(Stored records)
□ □ □ □ □

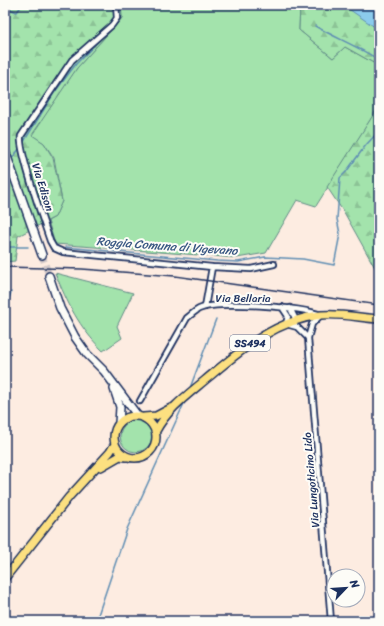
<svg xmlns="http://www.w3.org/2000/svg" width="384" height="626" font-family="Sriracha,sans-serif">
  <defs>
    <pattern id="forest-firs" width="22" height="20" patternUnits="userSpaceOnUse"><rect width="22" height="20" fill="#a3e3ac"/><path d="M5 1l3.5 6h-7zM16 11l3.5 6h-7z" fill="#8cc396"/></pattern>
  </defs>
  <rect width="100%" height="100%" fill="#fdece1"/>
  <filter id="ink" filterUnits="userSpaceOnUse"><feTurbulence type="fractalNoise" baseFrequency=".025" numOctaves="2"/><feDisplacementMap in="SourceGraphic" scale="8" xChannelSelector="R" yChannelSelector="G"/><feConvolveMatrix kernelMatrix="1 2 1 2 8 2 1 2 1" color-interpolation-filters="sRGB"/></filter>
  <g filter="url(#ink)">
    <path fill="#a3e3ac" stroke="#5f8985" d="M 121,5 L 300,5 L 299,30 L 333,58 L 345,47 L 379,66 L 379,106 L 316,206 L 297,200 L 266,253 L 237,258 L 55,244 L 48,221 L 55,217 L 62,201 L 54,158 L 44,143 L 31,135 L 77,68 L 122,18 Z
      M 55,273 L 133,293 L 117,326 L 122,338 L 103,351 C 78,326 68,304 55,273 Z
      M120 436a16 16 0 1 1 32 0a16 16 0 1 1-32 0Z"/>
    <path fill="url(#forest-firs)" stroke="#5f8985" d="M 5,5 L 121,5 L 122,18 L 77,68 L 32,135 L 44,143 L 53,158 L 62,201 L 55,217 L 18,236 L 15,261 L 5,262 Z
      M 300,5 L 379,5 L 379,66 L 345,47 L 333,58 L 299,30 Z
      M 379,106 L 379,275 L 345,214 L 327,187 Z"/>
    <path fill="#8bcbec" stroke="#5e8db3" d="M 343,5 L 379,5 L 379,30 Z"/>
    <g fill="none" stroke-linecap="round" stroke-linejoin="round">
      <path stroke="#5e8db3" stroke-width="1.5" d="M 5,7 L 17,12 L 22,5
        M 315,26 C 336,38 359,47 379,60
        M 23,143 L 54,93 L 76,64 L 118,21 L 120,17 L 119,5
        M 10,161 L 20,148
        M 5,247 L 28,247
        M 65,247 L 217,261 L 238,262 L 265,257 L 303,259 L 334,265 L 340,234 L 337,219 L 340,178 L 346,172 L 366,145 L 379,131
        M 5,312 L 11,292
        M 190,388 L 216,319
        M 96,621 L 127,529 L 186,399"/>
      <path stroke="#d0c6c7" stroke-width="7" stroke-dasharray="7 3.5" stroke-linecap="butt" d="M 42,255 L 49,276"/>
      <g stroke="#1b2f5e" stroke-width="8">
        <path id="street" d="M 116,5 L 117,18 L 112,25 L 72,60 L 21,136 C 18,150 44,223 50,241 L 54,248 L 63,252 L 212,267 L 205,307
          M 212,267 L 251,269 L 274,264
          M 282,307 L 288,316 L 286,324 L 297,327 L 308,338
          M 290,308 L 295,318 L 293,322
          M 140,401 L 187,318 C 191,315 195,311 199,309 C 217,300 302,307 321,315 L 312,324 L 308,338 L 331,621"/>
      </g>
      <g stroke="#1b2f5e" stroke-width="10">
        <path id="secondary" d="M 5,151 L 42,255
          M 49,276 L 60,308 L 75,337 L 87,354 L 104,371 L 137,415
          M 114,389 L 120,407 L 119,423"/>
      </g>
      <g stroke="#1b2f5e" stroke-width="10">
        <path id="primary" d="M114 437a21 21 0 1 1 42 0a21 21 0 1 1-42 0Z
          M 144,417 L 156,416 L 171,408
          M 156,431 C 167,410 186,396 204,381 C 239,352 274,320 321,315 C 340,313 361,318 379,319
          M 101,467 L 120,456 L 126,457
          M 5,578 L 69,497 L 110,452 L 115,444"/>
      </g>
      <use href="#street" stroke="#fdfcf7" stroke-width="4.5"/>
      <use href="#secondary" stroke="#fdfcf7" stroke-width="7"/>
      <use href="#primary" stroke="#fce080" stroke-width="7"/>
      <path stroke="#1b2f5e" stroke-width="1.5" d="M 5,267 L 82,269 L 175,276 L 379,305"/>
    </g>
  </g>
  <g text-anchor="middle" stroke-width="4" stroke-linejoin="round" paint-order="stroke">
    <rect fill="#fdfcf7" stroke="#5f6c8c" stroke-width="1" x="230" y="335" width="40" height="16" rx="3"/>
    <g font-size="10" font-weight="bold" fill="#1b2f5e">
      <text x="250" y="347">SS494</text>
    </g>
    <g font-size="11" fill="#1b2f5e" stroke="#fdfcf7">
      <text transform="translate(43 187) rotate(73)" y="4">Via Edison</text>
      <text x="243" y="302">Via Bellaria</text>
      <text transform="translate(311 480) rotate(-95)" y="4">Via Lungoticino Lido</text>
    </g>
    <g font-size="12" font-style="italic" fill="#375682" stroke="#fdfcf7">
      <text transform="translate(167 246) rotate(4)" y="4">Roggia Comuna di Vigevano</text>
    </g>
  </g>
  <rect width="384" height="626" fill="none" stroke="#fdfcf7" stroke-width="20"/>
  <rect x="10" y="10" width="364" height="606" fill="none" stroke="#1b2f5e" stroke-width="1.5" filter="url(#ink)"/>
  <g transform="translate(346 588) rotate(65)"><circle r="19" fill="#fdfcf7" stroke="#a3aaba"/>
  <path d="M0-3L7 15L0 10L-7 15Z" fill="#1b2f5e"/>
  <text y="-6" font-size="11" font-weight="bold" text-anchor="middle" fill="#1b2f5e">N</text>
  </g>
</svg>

□ □ □ □ □

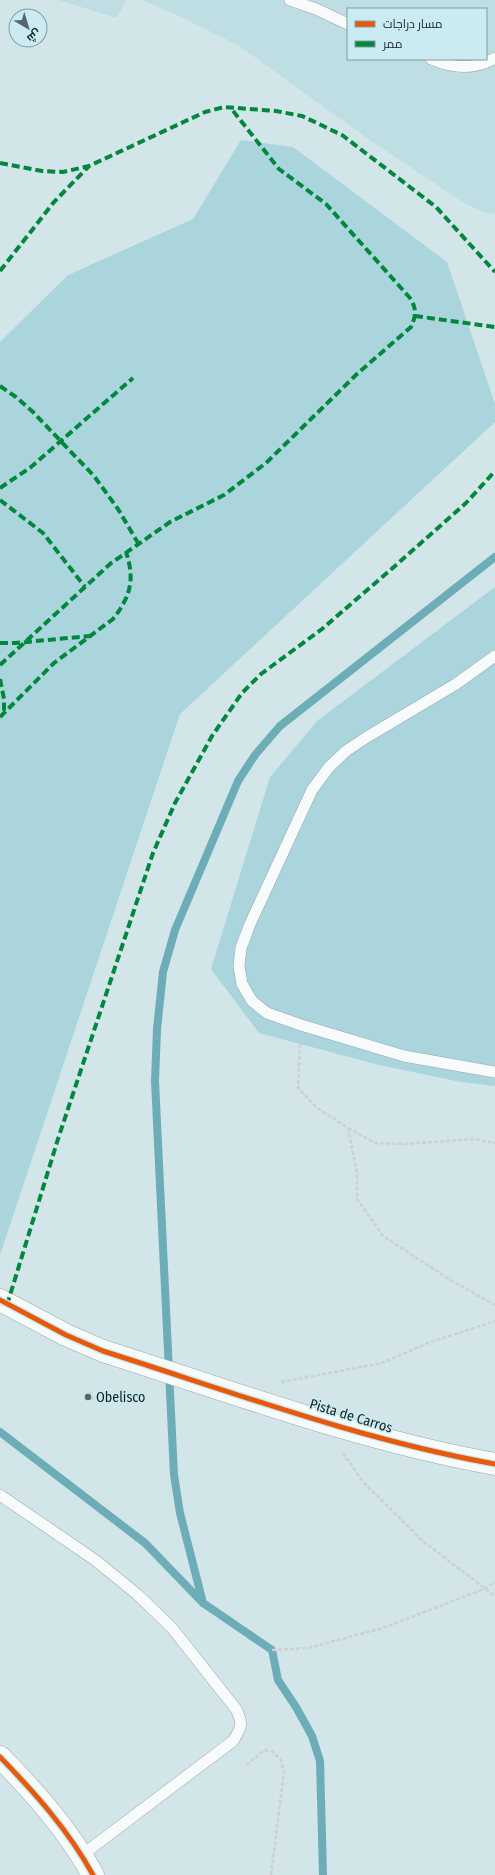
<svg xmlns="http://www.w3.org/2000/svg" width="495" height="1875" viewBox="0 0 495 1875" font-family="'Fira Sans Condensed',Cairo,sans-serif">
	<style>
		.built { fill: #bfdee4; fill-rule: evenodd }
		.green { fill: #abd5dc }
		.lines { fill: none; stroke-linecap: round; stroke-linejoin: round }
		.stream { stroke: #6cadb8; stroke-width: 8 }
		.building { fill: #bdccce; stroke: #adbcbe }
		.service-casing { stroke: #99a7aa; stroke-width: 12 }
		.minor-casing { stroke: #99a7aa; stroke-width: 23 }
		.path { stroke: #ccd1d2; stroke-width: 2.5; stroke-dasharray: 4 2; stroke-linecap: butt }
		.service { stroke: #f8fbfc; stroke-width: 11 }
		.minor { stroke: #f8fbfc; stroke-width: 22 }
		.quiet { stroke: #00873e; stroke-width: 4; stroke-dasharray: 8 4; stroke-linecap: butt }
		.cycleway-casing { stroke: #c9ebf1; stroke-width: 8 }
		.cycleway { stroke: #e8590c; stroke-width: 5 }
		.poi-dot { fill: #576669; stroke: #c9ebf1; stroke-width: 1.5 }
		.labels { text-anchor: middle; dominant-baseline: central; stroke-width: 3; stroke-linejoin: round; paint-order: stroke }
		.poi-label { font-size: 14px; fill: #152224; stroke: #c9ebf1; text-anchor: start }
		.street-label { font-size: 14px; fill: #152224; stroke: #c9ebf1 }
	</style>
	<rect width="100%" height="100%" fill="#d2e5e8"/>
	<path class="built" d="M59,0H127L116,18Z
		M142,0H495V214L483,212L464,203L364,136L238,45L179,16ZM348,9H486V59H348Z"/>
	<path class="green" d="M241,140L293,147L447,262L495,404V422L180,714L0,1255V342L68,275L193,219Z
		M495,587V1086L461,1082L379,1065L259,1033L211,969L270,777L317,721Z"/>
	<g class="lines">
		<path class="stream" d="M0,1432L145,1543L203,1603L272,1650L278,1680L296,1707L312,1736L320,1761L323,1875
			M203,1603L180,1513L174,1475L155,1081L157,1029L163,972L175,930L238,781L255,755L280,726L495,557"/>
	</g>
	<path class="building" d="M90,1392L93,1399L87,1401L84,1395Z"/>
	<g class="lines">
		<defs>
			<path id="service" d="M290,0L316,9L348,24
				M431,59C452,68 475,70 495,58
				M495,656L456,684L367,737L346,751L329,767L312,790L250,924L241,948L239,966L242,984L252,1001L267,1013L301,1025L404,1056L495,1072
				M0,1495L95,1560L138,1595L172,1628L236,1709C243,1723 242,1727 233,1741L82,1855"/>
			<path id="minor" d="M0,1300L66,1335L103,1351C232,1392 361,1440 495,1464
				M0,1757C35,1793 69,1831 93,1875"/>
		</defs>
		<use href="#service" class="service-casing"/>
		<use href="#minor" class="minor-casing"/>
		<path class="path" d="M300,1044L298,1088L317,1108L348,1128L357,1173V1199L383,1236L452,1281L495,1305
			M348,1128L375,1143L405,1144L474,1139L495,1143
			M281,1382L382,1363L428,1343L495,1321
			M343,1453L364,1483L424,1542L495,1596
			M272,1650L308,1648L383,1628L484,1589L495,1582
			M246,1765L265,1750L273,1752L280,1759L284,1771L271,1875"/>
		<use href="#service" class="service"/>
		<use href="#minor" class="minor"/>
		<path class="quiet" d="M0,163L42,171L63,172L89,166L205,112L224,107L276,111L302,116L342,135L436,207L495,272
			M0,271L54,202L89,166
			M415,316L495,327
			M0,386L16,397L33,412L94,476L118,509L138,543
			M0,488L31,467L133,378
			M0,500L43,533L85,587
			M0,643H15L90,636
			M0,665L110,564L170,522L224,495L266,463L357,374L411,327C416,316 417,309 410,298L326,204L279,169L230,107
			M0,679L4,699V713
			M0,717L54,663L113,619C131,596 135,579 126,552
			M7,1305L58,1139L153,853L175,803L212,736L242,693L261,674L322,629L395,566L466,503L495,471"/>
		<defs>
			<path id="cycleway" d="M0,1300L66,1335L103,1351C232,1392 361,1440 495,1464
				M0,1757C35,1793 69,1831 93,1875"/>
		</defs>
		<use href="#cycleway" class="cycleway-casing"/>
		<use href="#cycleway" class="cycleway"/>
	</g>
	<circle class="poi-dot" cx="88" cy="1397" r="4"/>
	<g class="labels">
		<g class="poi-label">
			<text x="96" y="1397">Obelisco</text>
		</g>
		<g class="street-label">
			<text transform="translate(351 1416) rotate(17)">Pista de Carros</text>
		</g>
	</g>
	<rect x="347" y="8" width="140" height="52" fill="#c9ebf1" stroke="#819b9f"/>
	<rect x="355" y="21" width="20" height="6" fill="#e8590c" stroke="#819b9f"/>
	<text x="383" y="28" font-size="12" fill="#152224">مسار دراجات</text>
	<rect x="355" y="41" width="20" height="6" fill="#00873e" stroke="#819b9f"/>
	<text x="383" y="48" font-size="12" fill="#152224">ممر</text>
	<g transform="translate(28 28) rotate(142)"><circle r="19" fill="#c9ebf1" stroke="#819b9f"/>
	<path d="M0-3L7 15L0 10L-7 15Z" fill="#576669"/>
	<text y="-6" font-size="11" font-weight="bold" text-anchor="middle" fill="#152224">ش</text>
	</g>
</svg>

□ □ □ □ □

= About this task =
Above are the records. Copy the lines beginning at the one that has "M 315,26 C 336,38 359,47 379,60" and ending with the one that has "M 49,276 L 60,308", unchanged.

= Final answer =
        M 315,26 C 336,38 359,47 379,60
        M 23,143 L 54,93 L 76,64 L 118,21 L 120,17 L 119,5
        M 10,161 L 20,148
        M 5,247 L 28,247
        M 65,247 L 217,261 L 238,262 L 265,257 L 303,259 L 334,265 L 340,234 L 337,219 L 340,178 L 346,172 L 366,145 L 379,131
        M 5,312 L 11,292
        M 190,388 L 216,319
        M 96,621 L 127,529 L 186,399"/>
      <path stroke="#d0c6c7" stroke-width="7" stroke-dasharray="7 3.5" stroke-linecap="butt" d="M 42,255 L 49,276"/>
      <g stroke="#1b2f5e" stroke-width="8">
        <path id="street" d="M 116,5 L 117,18 L 112,25 L 72,60 L 21,136 C 18,150 44,223 50,241 L 54,248 L 63,252 L 212,267 L 205,307
          M 212,267 L 251,269 L 274,264
          M 282,307 L 288,316 L 286,324 L 297,327 L 308,338
          M 290,308 L 295,318 L 293,322
          M 140,401 L 187,318 C 191,315 195,311 199,309 C 217,300 302,307 321,315 L 312,324 L 308,338 L 331,621"/>
      </g>
      <g stroke="#1b2f5e" stroke-width="10">
        <path id="secondary" d="M 5,151 L 42,255
          M 49,276 L 60,308 L 75,337 L 87,354 L 104,371 L 137,415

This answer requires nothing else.